Friday, June 15, 2007

Interview with Joel Beeke

Martin Downes posts the first part of an interview with Joel Beeke. Here is an excerpt:
How should a minister keep his own heart, mind, and will from theological error?
  1. Keep yourself deeply immersed in the Scriptures, and pray daily to be willing to surrender all to their inerrant truth.
  2. Surround yourself with sound, godly colleagues and lay people who love you sufficiently to be honest with you, so that iron will sharpen iron.
  3. Read the best, sound, scriptural, classic books, especially those by the Reformers and Puritans, that address your mind with clarity, convict your conscience with poignancy, bend your wills with conviction, and move your feet with passion.
  4. Meditate on those truths preached that do your people the most good; in every case, you will discover that they are biblical truths.
  5. Develop the hide of a rhinoceros so that you won’t be tossed about with every criticism and wind of doctrine while maintaining the heart of a child, so that you will be a tender undershepherd to the needy.
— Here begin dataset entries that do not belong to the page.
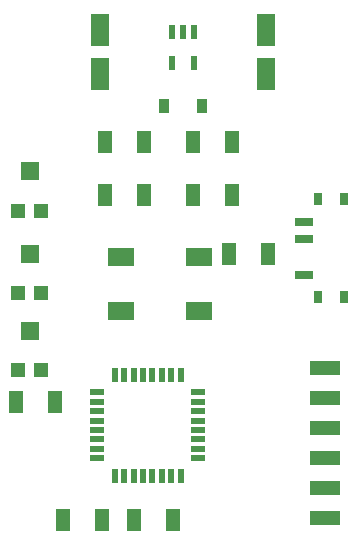
<source format=gtp>
G75*
%MOIN*%
%OFA0B0*%
%FSLAX25Y25*%
%IPPOS*%
%LPD*%
%AMOC8*
5,1,8,0,0,1.08239X$1,22.5*
%
%ADD10R,0.05000X0.07500*%
%ADD11R,0.10000X0.05000*%
%ADD12R,0.09000X0.06000*%
%ADD13R,0.05000X0.02200*%
%ADD14R,0.02200X0.05000*%
%ADD15R,0.02165X0.04724*%
%ADD16R,0.06299X0.11000*%
%ADD17R,0.03583X0.04803*%
%ADD18R,0.03150X0.03937*%
%ADD19R,0.05906X0.02756*%
%ADD20R,0.05906X0.06299*%
%ADD21R,0.04724X0.04724*%
D10*
X0037954Y0012000D03*
X0050954Y0012000D03*
X0061576Y0012000D03*
X0074576Y0012000D03*
X0035206Y0051370D03*
X0022206Y0051370D03*
X0051734Y0120268D03*
X0064734Y0120268D03*
X0064734Y0137984D03*
X0051734Y0137984D03*
X0081261Y0137984D03*
X0094261Y0137984D03*
X0094261Y0120268D03*
X0081261Y0120268D03*
X0093072Y0100583D03*
X0106072Y0100583D03*
D11*
X0125163Y0062591D03*
X0125163Y0052591D03*
X0125163Y0042591D03*
X0125163Y0032591D03*
X0125163Y0022591D03*
X0125163Y0012591D03*
D12*
X0083045Y0081740D03*
X0083045Y0099740D03*
X0057045Y0099740D03*
X0057045Y0081740D03*
D13*
X0049208Y0054520D03*
X0049208Y0051370D03*
X0049208Y0048220D03*
X0049208Y0045071D03*
X0049208Y0041921D03*
X0049208Y0038772D03*
X0049208Y0035622D03*
X0049208Y0032472D03*
X0083008Y0032472D03*
X0083008Y0035622D03*
X0083008Y0038772D03*
X0083008Y0041921D03*
X0083008Y0045071D03*
X0083008Y0048220D03*
X0083008Y0051370D03*
X0083008Y0054520D03*
D14*
X0077131Y0060396D03*
X0073982Y0060396D03*
X0070832Y0060396D03*
X0067682Y0060396D03*
X0064533Y0060396D03*
X0061383Y0060396D03*
X0058234Y0060396D03*
X0055084Y0060396D03*
X0055084Y0026596D03*
X0058234Y0026596D03*
X0061383Y0026596D03*
X0064533Y0026596D03*
X0067682Y0026596D03*
X0070832Y0026596D03*
X0073982Y0026596D03*
X0077131Y0026596D03*
D15*
X0074178Y0164362D03*
X0081659Y0164362D03*
X0081659Y0174598D03*
X0077919Y0174598D03*
X0074178Y0174598D03*
D16*
X0050360Y0175386D03*
X0050360Y0160449D03*
X0105478Y0160449D03*
X0105478Y0175386D03*
D17*
X0084365Y0149795D03*
X0071472Y0149795D03*
D18*
X0122800Y0118890D03*
X0131462Y0118890D03*
X0131462Y0086213D03*
X0122800Y0086213D03*
D19*
X0118273Y0093693D03*
X0118273Y0105504D03*
X0118273Y0111409D03*
D20*
X0026737Y0100583D03*
X0026737Y0074992D03*
X0026737Y0128142D03*
D21*
X0022800Y0115051D03*
X0030675Y0115051D03*
X0030675Y0087492D03*
X0022800Y0087492D03*
X0022800Y0061902D03*
X0030675Y0061902D03*
M02*

</source>
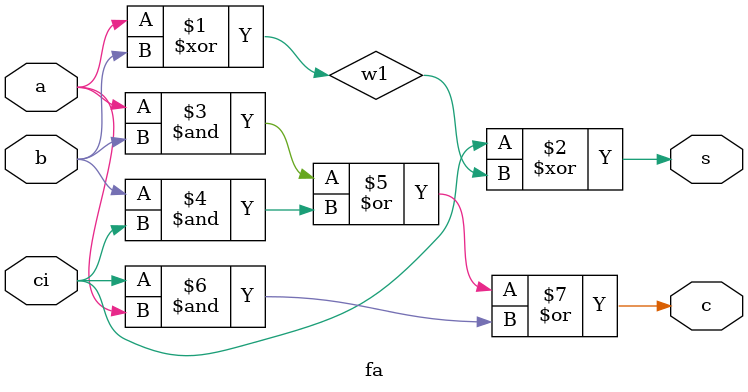
<source format=v>
module fa(output c,s,input a,b,ci);

wire w1;

xor(w1,a,b);
xor(s,ci,w1);
or(c,a&b,b&ci,ci&a);

endmodule 
</source>
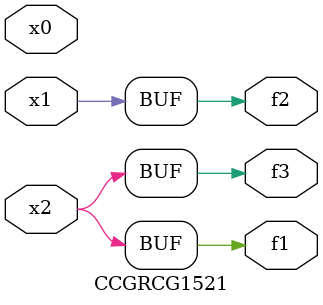
<source format=v>
module CCGRCG1521(
	input x0, x1, x2,
	output f1, f2, f3
);
	assign f1 = x2;
	assign f2 = x1;
	assign f3 = x2;
endmodule

</source>
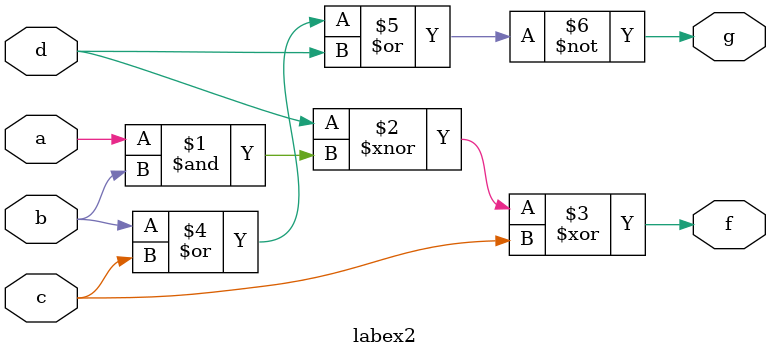
<source format=v>
module labex2(a,b,c,d,f,g);
input a,b,c,d;
output f,g;
assign f=(d^~(a&b)^c);
assign g=(~(b|c|d));
endmodule

</source>
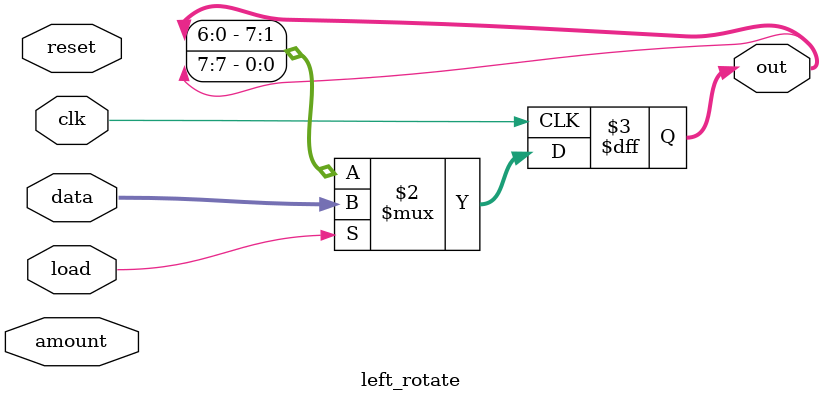
<source format=v>
module left_rotate(clk,reset,amount,data,load,out);
input clk,reset;
input [2:0] amount;
input [7:0] data;
input load;
output reg [7:0] out;
// when load is high, load data to out
// otherwise rotate the out register followed by left shift the out register by amount bits
always @(posedge clk)
	begin
	out = (load) ? data : {out[6:0],out[7]};
	end
endmodule

</source>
Calvin said that ministers have two voices. One is for the sheep and the other for warding off the wolves. How have you struck the right balance in this regard in your pulpit ministry?
  1. Pray daily for biblical balance in all areas of ministry.
  2. Love your sheep. Love has a way of balancing out our often imbalanced personalities. Those in error can receive much more from a minister who obviously loves them than from one who comes across as combative.
  3. Be patient with your sheep. Be willing to teach them the same truth repeatedly, just as the Lord has done with you (cf. Phil. 3:1; 2 Peter 3:1–2).
  4. Let your “voice for the sheep“ always receive the primary accent of your ministry. Truth must ultimately be positive in nature to win the day with a congregation. Many ministers have focused too much on polemical and apologetical theology, often setting up and beating upon straw men in their congregation to the detriment of the flock. Polemics and apologetics must have the proper place of a minor accent in the ministry, so that no error is left unexposed. But the minister must expose error wisely, forthrightly, humbly, compellingly, not by lording it over the sheep (2 Tim. 4:1–2; 1 Pet. 5:2–3).